| Dec 29, 11:00 AM
Welcome back to 8 Exposures, our popular instant film Q&A series. This week, we’re happy to bring you Andrew Twyman…
1) What kind of Polaroid camera(s) do you use?
For now I just own a Polaroid SLR 680
2) Why do you like instant photography?
Instant film is pure and it’s honest. It tells you everything happening in the moment. You are given a real gift to hold onto and share in that moment that you are experiencing and that will carry with you for the rest of your life.
3) What is your earliest memory of instant film?
4 or 5 years ago or so I remember I was just about to get into it and Polaroid stopped production. when I found it came back, I bought a camera as soon as I could.
4) What’s your favorite Impossible film type?
6) Tell us about a project you’re working on.
Right now I am about to take a month break from my studio job and head out to California. I plan to see Tod Brillant and work with him on some of his projects. For my upcoming project, I will be documenting a 10-day Vipassana Meditation Retreat and I will be also taking one, so I am very excited!
7) Who are your favorite photographers, instant or otherwise?
Ansel Adams, Tod Brillant, Adam Custins, Andrew Miller, just to name a few.
8) If you could take a photo of anyone or anything what would it be?
I would love to use an 8 × 10 Polaroid camera and get 8×10 Impossible film shots of my favorite artists including Aaron Embry, then my grandmother, my best friend Andrew King, and a self portrait. Other than that, I would love to be a photographer for the Burning Man Festival and be able to capture more of Grizzly Bear.

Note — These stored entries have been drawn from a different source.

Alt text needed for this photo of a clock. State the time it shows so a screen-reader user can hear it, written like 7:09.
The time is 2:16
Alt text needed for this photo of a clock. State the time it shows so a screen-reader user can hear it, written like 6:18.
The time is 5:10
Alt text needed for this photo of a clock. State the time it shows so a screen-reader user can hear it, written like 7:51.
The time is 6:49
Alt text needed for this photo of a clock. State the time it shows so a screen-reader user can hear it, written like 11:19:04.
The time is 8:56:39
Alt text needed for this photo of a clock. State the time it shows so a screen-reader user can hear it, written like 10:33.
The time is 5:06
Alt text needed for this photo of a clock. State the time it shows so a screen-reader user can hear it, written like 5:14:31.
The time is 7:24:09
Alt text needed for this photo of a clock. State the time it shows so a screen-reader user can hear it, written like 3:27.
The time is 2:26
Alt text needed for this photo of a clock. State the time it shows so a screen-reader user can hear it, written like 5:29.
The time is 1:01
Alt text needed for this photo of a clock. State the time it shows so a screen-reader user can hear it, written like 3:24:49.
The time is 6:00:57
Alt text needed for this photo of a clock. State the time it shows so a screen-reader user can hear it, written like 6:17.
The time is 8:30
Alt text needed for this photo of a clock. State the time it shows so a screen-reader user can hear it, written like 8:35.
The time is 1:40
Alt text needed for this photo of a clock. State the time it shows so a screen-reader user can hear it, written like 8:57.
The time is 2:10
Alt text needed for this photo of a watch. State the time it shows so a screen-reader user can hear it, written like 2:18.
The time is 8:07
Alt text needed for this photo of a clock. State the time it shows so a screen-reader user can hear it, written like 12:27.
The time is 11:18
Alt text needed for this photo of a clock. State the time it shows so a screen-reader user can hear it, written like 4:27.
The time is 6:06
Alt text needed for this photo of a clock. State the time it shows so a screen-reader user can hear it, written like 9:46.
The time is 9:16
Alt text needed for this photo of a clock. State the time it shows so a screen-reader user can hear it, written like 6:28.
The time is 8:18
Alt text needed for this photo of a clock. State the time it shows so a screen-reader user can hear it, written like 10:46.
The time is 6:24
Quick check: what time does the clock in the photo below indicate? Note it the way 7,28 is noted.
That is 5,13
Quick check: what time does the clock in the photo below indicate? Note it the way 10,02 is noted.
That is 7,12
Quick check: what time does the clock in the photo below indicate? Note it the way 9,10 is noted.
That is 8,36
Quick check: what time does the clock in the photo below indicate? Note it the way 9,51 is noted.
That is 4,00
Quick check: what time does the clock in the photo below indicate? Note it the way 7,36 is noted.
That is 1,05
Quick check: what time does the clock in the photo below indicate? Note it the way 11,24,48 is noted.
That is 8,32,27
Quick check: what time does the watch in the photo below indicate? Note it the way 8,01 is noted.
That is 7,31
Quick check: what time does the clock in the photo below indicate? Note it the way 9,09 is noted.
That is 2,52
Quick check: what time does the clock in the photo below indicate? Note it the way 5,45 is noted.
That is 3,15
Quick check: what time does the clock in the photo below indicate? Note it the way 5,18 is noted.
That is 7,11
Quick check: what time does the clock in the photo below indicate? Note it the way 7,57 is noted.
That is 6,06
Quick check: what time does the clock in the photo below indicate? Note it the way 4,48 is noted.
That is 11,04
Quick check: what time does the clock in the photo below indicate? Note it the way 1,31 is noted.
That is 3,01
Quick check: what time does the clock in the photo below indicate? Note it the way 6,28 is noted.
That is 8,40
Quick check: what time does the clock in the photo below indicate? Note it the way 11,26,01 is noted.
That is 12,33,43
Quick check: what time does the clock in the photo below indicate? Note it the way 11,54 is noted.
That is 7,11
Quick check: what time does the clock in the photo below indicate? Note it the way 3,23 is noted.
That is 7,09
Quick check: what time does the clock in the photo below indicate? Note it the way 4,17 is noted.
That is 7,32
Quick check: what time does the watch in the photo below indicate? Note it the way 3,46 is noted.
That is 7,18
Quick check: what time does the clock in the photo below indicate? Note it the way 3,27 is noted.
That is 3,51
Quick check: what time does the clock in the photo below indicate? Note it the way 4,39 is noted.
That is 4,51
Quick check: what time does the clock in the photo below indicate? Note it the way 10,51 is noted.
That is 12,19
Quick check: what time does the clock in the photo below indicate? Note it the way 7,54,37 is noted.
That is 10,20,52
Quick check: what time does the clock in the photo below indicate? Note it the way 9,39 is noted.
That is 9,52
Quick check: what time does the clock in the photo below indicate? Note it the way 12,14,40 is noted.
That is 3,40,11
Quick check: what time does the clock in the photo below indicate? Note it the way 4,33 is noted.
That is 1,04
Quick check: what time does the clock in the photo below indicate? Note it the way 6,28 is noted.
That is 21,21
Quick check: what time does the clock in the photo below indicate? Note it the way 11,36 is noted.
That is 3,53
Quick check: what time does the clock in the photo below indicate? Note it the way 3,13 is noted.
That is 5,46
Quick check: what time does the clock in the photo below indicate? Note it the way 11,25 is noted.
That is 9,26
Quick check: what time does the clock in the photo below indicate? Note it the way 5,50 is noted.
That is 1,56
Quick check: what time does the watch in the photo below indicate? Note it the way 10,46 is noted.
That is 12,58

Andy Twyman is 24 and lives in Boston, Massachusetts. He studied film in college, but has been shooting for most of the past decade. He has yet to fire off a single digital shot. At 22, he realized college wasn’t for him and he took a chance to follow the epic musical adventure known as the Railroad Revival Tour. As a friend of Revival Tour headliner, Edward Sharpe and the Magnetic Zeros, he traveled the country off and on documenting the band’s tours. During this time he met Tod Brilliant one of the “Time Zero” documentary photographers who reintroduced him to Polaroid cameras and Impossible Project’s gorgeous film. At the conclusion of his photo-adventuring with numerous bands and personalities, he started work at a photography studio in the Boston area. He bought a Polaroid camera recently and is beyond happy to be involved with the The Impossible Project now and into the future. He is happy to report that he already has Polaroids of Mumford and Sons, Grizzly Bear, and his all time favorite artist, Aaron Embry in only 4 months of owning his new Polaroid camera.